İstanbul'da düzenlenecek G-20 Zirvesi, Türkiye'ye 5 milyar dolarlık ihracat kapısını açacak. Ev sahipliği sıfırcı hocaları da (reytingçileri) yumuşatabilir.

Fakat unutmamak lazım. İşin bir de güvenlik boyutu var. Geçen yıl Kanada 2 günlük güvenliğe 600 milyon dolar harcamıştı.

Dünyanın en büyük 20 ekonomisinin liderlerini bir araya getiren G-20 Zirvesi, nisan sonu ya da mayısı ayı başında İstanbul'da gerçekleşecek. Devlet Bakanı ve Başbakan Yardımcısı Ali Babacan'ın açıklamasına göre, zirve Türkiye ile G-20'nin dönem başkanı olan Fransa'nın eşbaşkanlığında düzenlenecek. Zirvede, sert bir şekilde tırmanışa geçen petrol ile Rusya ve Çin gibi ülkelerde devlet politikalarının yanı sıra iklimsel değişiklerin beraberinde getirdiği gıda fiyatlarındaki yartış üzerinde durulacak.

EKONOMİ KAZANACAK
2008'den beri her yıl iki kez üye ülkelerden birinde düzenlenen zirve, Türkiye'ye dış politikada prestijin yanısıra ekonomik anlamda da büyük getiri sağlayacak. Aslında Türkiye'nin bu zirve sayesinde ne kadarlık bir kazancı olacağı konusunda net bir açıklama yapmak kolay değil. Bu konuda G-20 Zirvesi'nin Türkiye için ekonomik olarak ne anlama geleceği, ancak bundan önce zirveyi düzenleyen ülkelerde yapılan araştırmalar dikkate alınarak hesap edilebilir.

Tanıtım bedeli: 15 milyon dolar
ZİRVE 100'ü aşkın ülkede canlı yayımlanacak. 2009'da ABD'nin-Pittsburgh'ta düzenlenen zirveyi 3 bin gazeteci izlemiş ve 7 bin makale yayınlanmıştı. Aynı sayıda gazetecinin İstanbul'a gelmesi bekleniyor. Yapılan haberler de aslında bizim reklamımızı yapıyor. Kore Uluslararası Ticaret Örgütü'ne göre, ev sahibi ülkeye yapılan tanıtım bedeli 15 milyon dolar civarında.

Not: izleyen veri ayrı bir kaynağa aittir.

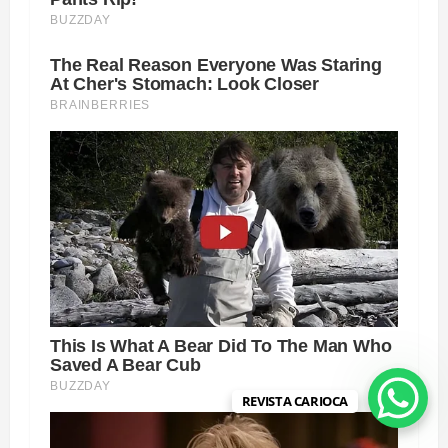
REVISTA CARIOCA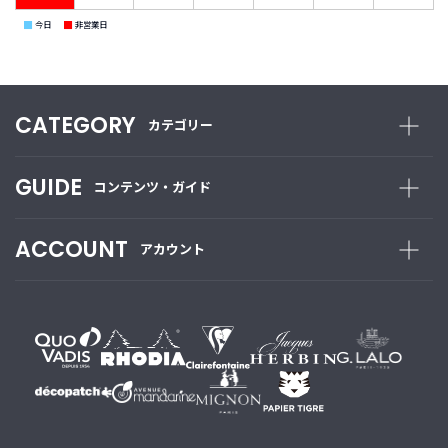
■
■
今日
非営業日
CATEGORY
カテゴリー
GUIDE
コンテンツ・ガイド
ACCOUNT
アカウント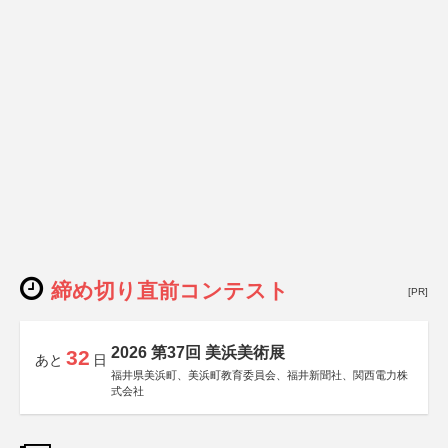
締め切り直前コンテスト
[PR]
2026 第37回 美浜美術展
32
あと
日
福井県美浜町、美浜町教育委員会、福井新聞社、関西電力株
式会社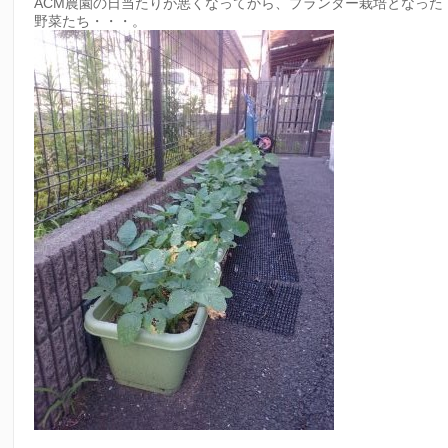
ACM農園の日当たりが悪くなってから、プランター栽培となった
野菜たち・・・。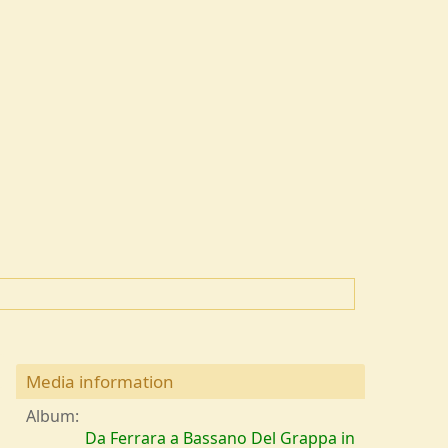
Media information
Album
Da Ferrara a Bassano Del Grappa in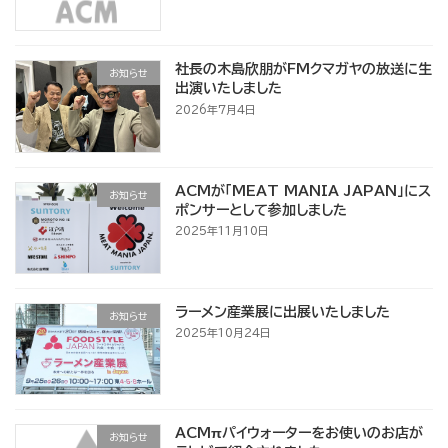
社長の木島欣朋がFMクマガヤの放送に生
お知らせ
出演いたしました
2026年7月4日
ACMが「MEAT MANIA JAPAN」にス
お知らせ
ポンサーとして参加しました
2025年11月10日
ラーメン産業展に出展いたしました
お知らせ
2025年10月24日
ACMπパイウォーターをお使いのお店が
お知らせ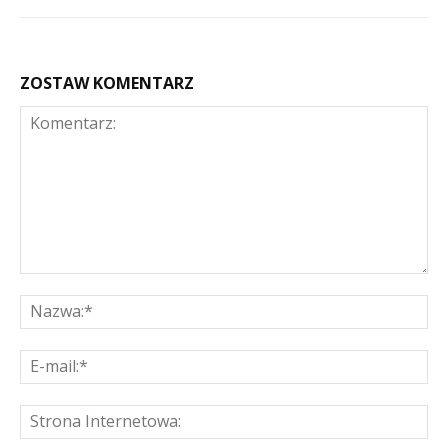
ZOSTAW KOMENTARZ
Komentarz:
Na
E-
mai
St
Int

İhracata katkısı: 5 milyar dolar
ARAŞTIRMAYA göre, ev sahibi ülkenin ihracatı zirveden sonra uzun vadede yüzde 4 artıyor. Türkiye 2010'da 113.7 milyar dolarlık ihracat yapmıştı. Bunun 2011'de 127 milyar dolara ulaşması bekleniyor. Bu rakamlara göre G-20 Zirvesi'nin Türkiye'nin ihracatını 5 milyar dolar yukarı çekmesi beklenebilir.

Oluşturacağı istihdam ise 150 bin kişi
EKONOMİNİN canlanması demek yeni iş oluşturulması anlamına geliyor. Yine araştırmaya göre, zirve 150 bin civarında kişiye istihdam kapısı açabilir. TÜİK tarafından mart ayı başında yayımlanan işsizlik rakamlarına göre Türkiye'deki işsizlik oranı yüzde 11.9. Ülkede 25.6 milyonluk işgücü ve 3 milyon işsiz var. Basit bir hesapla 150 bin kişilik bir istihdamın işsizlik rakamını yüzde 0.7 aşağıya çekeceğini söylemek mümkün.

Direkt harcama: 45 milyon $
ZİRVE en son 11-12 Kasım 2010 tarihlerinde Güney Kore'nin başkenti Seul'de düzenlendi. Zirve düzenlenmeden önce yapılan bir araştırmaya göre zirveyi düzenleyen şehir, 15 bin civarında bir ziyaretçiye de ev sahipliği yapıyor. Bu kişilerin ortalama 3 bin dolar harcama yapacağı göz önünde bulundurularak, İstanbul ekonomisine 45 milyon dolarlık bir kaynak sağlanacağı söylenebilir.

Borçtaki tasarruf: 26 milyon $
ZİRVEYE ev sahipliği yapmak, ülkenin kredi notuna da katkı yapıyor. Türkiye için dört gözle beklenen artırım kararı, zirveyle birlikte öne çekilebilir. Olası artırım ülkeye duyulan güvenin artmasıyla borçlanma maliyetlerini de azaltabilir. Korelilerin hesabına göre nottaki bir kademelik artırım yıllık 26 milyon dolarlık tasarruf anlamına geliyor.